As required under NYSE Amex rules, Phoenix Footwear issued a press release on October 15, 2009, announcing that it had received the notice from the NYSE Amex and that Phoenix Footwear intends to submit a plan to attain compliance with the applicable NYSE Amex continued listing standards. A copy of that press release is attached as Exhibit 99.1 to this Current Report on Form 8-K.


FORWARD-LOOKING STATEMENTS

This report contains certain forward-looking statements within the meaning of Section 27A of the Securities Act of 1933, as amended, or Section 21E of the Securities Exchange Act of 1934, as amended, or the Exchange Act, which are intended to be covered by the safe harbors created thereby. These forward-looking statements include, but are not limited to, statements regarding extension of the Wells Fargo forbearance period, the refinancing of Phoenix Footwear’s indebtedness with Wells Fargo and/or statements preceded by, followed by or that include the words “believes,” “could,” “expects,” “anticipates,” “estimates,” “intends,” “plans,” “projects,” “seeks,” “exploring,” or similar expressions. No assurances can be given that the future results or events covered by such forward-looking statements will be achieved or that the transactions described herein will be consummated. Further, investors are cautioned that all forward-looking statements involve risks and uncertainties that could cause actual results to differ materially from those in the forward-looking statements. More information about potential factors that could affect these forward-looking statements are included in the documents that the Phoenix Footwear files with the Securities and Exchange Commission (the “SEC”) on Forms 10-K, 10-Q and 8-K, including under the heading “Cautionary Statement Concerning Forward-Looking Information” contained in the Phoenix Footwear’s Annual Report on Form 10-K for the fiscal year ended January 3, 2009 filed with the SEC, all of which are available at the SEC’s website (http://www.sec.gov) and Phoenix Footwear’s press releases, including the press release filed as an exhibit to this report. All forward-looking statements included in this filing are based on information available at the time of this filing, and the Phoenix Footwear assumes no obligation to update any forward-looking statements after the date of this report.

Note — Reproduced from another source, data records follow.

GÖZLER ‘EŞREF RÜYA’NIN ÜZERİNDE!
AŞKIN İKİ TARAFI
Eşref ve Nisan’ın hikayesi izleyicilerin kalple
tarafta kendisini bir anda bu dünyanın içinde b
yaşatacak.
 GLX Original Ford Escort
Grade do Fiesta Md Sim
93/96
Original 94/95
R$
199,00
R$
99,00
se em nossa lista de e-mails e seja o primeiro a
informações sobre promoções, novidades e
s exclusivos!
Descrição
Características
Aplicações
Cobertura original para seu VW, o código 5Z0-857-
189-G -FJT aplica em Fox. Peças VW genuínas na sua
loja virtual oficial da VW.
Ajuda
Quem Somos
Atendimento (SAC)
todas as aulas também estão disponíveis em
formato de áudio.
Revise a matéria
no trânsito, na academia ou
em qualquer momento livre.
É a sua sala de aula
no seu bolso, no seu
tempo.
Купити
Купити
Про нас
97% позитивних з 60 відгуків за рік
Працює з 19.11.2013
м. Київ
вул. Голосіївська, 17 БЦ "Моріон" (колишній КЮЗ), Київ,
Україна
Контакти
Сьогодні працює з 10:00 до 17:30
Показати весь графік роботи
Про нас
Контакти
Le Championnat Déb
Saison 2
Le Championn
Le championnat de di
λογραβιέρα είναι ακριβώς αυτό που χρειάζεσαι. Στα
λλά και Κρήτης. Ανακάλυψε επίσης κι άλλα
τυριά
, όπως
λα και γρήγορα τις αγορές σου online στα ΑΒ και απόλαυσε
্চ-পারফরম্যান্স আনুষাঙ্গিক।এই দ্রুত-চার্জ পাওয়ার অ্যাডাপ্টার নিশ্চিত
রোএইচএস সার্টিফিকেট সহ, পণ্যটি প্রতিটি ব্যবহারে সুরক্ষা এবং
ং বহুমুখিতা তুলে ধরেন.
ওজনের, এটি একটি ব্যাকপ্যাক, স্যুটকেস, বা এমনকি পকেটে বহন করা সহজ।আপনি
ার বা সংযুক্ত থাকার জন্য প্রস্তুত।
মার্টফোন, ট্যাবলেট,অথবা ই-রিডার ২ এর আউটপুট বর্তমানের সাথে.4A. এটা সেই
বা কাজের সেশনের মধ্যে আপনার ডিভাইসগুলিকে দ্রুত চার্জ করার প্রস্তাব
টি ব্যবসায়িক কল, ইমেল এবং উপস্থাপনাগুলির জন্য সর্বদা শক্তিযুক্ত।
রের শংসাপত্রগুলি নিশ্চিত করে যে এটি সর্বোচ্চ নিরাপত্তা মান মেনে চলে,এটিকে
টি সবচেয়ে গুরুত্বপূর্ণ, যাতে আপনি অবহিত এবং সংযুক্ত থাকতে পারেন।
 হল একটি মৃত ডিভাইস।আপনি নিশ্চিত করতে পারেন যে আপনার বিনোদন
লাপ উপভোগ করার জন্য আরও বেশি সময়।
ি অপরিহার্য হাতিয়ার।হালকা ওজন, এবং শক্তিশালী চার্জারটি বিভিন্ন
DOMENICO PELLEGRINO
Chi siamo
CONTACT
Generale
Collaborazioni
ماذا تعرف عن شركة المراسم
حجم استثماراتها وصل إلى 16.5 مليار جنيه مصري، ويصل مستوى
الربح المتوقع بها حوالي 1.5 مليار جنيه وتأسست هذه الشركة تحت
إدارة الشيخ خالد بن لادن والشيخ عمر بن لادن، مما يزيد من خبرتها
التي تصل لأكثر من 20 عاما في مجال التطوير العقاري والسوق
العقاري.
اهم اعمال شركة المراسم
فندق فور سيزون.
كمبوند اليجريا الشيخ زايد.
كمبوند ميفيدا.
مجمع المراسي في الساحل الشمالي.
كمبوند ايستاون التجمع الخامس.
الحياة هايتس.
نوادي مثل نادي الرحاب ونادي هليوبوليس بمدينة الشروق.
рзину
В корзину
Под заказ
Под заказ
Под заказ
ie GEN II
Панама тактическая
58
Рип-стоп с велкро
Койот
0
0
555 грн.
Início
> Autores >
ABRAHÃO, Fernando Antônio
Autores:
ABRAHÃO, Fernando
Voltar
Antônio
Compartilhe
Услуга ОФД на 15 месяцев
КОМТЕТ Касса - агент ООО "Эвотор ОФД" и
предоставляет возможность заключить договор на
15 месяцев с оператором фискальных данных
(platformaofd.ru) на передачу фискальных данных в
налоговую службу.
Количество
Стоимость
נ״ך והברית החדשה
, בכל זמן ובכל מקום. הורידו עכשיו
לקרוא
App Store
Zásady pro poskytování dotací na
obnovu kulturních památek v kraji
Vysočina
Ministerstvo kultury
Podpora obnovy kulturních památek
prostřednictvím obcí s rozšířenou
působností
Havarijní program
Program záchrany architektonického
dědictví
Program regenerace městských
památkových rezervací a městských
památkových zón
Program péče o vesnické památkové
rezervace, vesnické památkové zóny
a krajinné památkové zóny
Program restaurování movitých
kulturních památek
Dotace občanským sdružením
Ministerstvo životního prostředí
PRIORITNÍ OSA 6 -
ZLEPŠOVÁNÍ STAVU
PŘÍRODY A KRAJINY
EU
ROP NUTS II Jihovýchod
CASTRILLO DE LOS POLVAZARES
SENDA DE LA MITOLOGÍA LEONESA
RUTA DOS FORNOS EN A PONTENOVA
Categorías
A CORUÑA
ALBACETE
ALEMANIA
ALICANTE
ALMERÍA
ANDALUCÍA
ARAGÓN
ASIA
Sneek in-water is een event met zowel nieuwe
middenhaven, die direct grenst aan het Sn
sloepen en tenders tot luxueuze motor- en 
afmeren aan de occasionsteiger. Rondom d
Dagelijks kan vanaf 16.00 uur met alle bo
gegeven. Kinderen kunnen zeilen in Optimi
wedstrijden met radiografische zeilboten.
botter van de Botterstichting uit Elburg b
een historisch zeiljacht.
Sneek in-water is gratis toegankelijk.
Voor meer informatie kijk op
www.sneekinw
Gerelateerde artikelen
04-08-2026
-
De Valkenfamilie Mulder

Section 9 – Financial Statements and Exhibits

 

Item 9.01 Financial Statements and Exhibits.

(d) Exhibits

 

Exhibit
Number

  

Description

99.1

   Press Release issued October 15, 2009.


SIGNATURES

Pursuant to the requirements of the Securities Exchange Act of 1934, the registrant has duly caused this report to be signed on its behalf by the undersigned hereunto duly authorized.

 

 

PHOENIX FOOTWEAR GROUP, INC.

Dated, October 15, 2009

   

/s/    DENNIS T. NELSON        

  Name:   Dennis T. Nelson
  Title:   Chief Financial Officer


EXHIBIT INDEX

 

Exhibit

Number

  

Description

99.1

   Press Release issued October 15, 2009.